Colectivos y organizaciones sociales aprovechan la conmemoración internacional para reclamar el fin de la precariedad y una mayor seguridad jurídica ante la vulnerabilidad del sector.
JAÉN. Cada 2 de junio, el calendario civil e internacional conmemora el Día Internacional de la Trabajadora Sexual, una fecha orientada a visibilizar las demandas de derechos, seguridad y reconocimiento social de las personas que ejercen este sector. La jornada, que tiene su origen histórico en las movilizaciones y protestas pacíficas protagonizadas por más de doscientas mujeres en Lyon (Francia) en el año 1975, sirve en la actualidad como plataforma para que diversas organizaciones pongan el foco sobre la persistente vulnerabilidad y la falta de cobertura jurídica que experimenta el colectivo.
A diferencia de otras jornadas de carácter festivo, este día se plantea desde las asociaciones del sector y los movimientos de apoyo como un espacio de análisis y debate técnico sobre las condiciones de vida y trabajo de estas personas.

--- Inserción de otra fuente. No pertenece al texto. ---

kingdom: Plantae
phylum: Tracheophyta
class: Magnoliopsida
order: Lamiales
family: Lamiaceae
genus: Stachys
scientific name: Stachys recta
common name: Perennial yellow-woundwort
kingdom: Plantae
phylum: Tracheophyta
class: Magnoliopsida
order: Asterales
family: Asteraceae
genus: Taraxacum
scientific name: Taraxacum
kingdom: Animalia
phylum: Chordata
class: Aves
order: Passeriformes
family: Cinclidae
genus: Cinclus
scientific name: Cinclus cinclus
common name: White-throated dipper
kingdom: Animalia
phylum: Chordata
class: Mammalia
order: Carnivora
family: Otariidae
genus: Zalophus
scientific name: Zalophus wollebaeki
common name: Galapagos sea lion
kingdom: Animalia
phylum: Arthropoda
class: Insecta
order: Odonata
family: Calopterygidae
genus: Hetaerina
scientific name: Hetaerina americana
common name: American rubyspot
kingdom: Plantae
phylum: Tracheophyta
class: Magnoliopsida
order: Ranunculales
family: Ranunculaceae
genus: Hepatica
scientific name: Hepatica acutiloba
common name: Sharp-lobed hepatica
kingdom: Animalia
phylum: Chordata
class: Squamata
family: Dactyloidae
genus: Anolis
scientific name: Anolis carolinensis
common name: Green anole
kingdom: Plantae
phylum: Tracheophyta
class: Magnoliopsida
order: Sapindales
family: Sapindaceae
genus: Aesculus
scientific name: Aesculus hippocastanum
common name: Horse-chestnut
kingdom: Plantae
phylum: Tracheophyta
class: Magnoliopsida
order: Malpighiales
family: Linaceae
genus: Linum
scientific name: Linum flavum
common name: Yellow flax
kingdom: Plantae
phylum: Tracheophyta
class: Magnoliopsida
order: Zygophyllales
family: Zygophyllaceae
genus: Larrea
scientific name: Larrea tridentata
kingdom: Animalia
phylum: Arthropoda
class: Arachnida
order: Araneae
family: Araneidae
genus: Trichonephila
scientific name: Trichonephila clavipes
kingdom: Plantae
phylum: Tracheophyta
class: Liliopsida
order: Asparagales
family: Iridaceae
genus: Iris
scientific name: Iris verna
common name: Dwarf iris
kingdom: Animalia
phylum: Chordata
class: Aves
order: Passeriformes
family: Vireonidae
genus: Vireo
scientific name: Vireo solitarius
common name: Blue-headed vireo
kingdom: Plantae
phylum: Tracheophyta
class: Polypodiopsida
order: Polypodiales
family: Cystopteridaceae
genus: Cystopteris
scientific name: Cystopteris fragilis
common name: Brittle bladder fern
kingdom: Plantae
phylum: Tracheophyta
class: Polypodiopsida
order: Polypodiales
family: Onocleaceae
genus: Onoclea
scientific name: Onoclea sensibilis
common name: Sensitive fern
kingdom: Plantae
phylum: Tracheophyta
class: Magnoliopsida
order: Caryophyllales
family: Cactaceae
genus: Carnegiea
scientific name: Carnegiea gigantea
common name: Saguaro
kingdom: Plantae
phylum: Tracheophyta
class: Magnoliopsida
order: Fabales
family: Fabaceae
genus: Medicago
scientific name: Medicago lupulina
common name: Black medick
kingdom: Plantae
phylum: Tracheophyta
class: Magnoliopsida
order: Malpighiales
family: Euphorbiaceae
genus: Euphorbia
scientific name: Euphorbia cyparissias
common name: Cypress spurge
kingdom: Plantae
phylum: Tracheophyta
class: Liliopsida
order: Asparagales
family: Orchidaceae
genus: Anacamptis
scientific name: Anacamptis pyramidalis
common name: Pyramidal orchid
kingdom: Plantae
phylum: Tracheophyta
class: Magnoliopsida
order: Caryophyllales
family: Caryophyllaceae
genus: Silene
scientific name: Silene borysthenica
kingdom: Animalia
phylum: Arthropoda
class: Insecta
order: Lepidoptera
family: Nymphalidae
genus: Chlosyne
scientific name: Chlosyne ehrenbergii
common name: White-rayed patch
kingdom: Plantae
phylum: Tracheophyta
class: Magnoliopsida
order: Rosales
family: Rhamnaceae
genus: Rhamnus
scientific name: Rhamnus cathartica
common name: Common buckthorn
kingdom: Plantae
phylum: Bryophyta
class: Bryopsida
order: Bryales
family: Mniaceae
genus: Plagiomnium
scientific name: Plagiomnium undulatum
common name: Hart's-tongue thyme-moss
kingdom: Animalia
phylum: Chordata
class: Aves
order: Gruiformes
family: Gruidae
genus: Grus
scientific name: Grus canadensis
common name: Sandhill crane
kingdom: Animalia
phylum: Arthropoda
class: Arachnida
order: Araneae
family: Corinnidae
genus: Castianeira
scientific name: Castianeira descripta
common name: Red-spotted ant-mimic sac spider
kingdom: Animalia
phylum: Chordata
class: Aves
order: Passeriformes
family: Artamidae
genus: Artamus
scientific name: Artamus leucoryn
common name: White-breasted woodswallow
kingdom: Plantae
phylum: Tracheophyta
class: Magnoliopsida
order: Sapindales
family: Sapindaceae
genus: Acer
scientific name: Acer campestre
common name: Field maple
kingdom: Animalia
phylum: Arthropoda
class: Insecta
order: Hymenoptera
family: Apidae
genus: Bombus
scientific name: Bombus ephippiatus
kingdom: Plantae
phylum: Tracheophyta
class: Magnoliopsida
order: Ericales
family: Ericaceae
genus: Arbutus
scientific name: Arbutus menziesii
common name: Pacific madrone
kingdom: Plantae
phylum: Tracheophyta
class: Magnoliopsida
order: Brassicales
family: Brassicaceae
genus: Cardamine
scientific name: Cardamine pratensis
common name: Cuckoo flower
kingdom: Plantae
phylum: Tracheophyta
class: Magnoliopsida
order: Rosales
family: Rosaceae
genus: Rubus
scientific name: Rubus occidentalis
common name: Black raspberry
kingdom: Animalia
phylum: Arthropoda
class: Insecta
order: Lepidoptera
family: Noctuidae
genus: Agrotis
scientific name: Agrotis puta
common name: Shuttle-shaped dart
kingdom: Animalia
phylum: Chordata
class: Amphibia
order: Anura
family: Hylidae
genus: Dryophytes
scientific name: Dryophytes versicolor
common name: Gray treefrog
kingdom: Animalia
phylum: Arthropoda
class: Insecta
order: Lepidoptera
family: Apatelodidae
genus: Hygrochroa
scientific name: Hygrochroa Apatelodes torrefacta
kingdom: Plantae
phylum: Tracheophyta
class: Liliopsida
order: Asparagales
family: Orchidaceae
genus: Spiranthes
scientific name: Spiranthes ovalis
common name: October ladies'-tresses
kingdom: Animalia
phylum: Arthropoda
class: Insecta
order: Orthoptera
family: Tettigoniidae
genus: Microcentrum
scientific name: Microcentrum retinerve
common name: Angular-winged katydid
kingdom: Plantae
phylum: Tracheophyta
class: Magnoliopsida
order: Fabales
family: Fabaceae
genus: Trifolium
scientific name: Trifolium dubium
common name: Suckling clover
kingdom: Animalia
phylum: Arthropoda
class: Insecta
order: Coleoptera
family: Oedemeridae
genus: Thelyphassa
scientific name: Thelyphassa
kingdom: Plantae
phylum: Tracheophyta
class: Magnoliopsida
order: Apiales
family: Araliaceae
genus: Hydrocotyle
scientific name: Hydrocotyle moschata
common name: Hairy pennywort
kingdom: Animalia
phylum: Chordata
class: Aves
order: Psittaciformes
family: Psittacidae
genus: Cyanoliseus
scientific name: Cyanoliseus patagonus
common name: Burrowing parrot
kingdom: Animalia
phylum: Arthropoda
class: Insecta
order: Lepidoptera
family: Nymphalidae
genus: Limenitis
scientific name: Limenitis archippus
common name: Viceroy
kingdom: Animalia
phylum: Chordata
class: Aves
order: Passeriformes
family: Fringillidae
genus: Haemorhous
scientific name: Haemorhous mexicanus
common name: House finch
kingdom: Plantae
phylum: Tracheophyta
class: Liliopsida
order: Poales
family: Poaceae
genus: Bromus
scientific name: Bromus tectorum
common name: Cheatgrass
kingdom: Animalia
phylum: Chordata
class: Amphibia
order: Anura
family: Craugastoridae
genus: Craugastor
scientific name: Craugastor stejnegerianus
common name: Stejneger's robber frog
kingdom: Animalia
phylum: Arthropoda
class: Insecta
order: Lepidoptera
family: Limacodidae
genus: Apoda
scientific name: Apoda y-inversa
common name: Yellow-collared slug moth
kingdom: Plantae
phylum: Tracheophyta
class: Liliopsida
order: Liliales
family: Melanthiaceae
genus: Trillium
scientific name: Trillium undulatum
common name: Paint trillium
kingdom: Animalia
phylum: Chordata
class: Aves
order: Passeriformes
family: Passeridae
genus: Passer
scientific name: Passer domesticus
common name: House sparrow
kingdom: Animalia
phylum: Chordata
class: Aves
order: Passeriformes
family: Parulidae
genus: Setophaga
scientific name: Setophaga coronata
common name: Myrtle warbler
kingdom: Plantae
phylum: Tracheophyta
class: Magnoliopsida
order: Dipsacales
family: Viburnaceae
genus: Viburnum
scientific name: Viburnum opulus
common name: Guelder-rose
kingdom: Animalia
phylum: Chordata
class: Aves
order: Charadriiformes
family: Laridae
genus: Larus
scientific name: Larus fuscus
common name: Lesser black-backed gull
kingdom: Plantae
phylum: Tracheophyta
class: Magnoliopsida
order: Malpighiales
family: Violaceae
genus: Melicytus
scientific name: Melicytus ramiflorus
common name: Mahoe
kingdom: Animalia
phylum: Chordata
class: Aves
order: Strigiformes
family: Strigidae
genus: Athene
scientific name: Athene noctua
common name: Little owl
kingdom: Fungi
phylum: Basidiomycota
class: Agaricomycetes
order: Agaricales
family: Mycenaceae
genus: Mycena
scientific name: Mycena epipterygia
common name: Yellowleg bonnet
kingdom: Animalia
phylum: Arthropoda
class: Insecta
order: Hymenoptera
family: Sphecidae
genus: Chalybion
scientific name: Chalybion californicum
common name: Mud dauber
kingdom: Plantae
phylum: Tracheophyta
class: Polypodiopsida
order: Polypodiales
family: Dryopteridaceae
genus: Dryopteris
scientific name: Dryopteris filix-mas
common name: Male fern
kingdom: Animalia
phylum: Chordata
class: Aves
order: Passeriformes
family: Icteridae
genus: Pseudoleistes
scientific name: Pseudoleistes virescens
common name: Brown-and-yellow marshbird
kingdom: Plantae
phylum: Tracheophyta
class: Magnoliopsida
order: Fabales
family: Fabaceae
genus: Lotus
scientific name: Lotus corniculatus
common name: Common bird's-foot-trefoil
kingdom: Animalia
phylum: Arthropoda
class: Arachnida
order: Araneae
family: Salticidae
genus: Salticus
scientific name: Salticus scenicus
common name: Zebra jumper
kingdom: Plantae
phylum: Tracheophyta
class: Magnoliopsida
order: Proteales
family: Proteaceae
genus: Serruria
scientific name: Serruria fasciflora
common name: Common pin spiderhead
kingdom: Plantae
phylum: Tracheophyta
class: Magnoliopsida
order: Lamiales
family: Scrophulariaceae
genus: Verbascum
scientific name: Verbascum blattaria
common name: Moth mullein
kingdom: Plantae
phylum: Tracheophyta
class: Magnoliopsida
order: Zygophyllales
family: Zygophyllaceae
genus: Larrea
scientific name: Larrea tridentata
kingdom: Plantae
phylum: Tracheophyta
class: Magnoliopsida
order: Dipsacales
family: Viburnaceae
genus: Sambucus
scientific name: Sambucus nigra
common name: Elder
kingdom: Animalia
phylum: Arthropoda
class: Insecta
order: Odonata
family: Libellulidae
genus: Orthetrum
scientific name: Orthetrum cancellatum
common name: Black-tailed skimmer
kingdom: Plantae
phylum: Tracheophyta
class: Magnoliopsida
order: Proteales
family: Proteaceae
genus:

Las principales reivindicaciones de este año continúan centrándose en la exigencia de garantías frente a la violencia, el acceso normalizado a los sistemas de salud pública y de protección social, y la erradicación del estigma que históricamente ha dificultado su integración y bienestar comunitario.
La distinción técnica entre el ejercicio y la trata de personas
Uno de los puntos clave en los que inciden los expertos legales y los colectivos asistenciales durante esta jornada es la necesidad de establecer una delimitación clara y rigurosa entre el ejercicio voluntario y los delitos de explotación o trata de seres humanos con fines de explotación sexual. Desde los entornos de intervención social se subraya de manera unánime que, mientras la trata constituye una gravísima violación de los derechos humanos que debe ser perseguida y erradicada con total firmeza por las fuerzas de seguridad, las personas que ejercen de forma autónoma requieren de marcos de protección eficaces que eviten su clandestinidad y desamparo.
Asimismo, los informes sectoriales presentados con motivo de esta fecha destacan que la ausencia de un marco legal unificado a menudo aboca a estas trabajadoras a una situación de desprotección económica y administrativa. Por ello, la conmemoración de este 2 de junio apela tanto a las administraciones públicas como al tejido social a abrir vías de diálogo constructivas que prioricen los derechos fundamentales, la seguridad sanitaria y la dignidad de todas las personas afectadas, reduciendo las situaciones de marginación que aún persisten en la sociedad actual.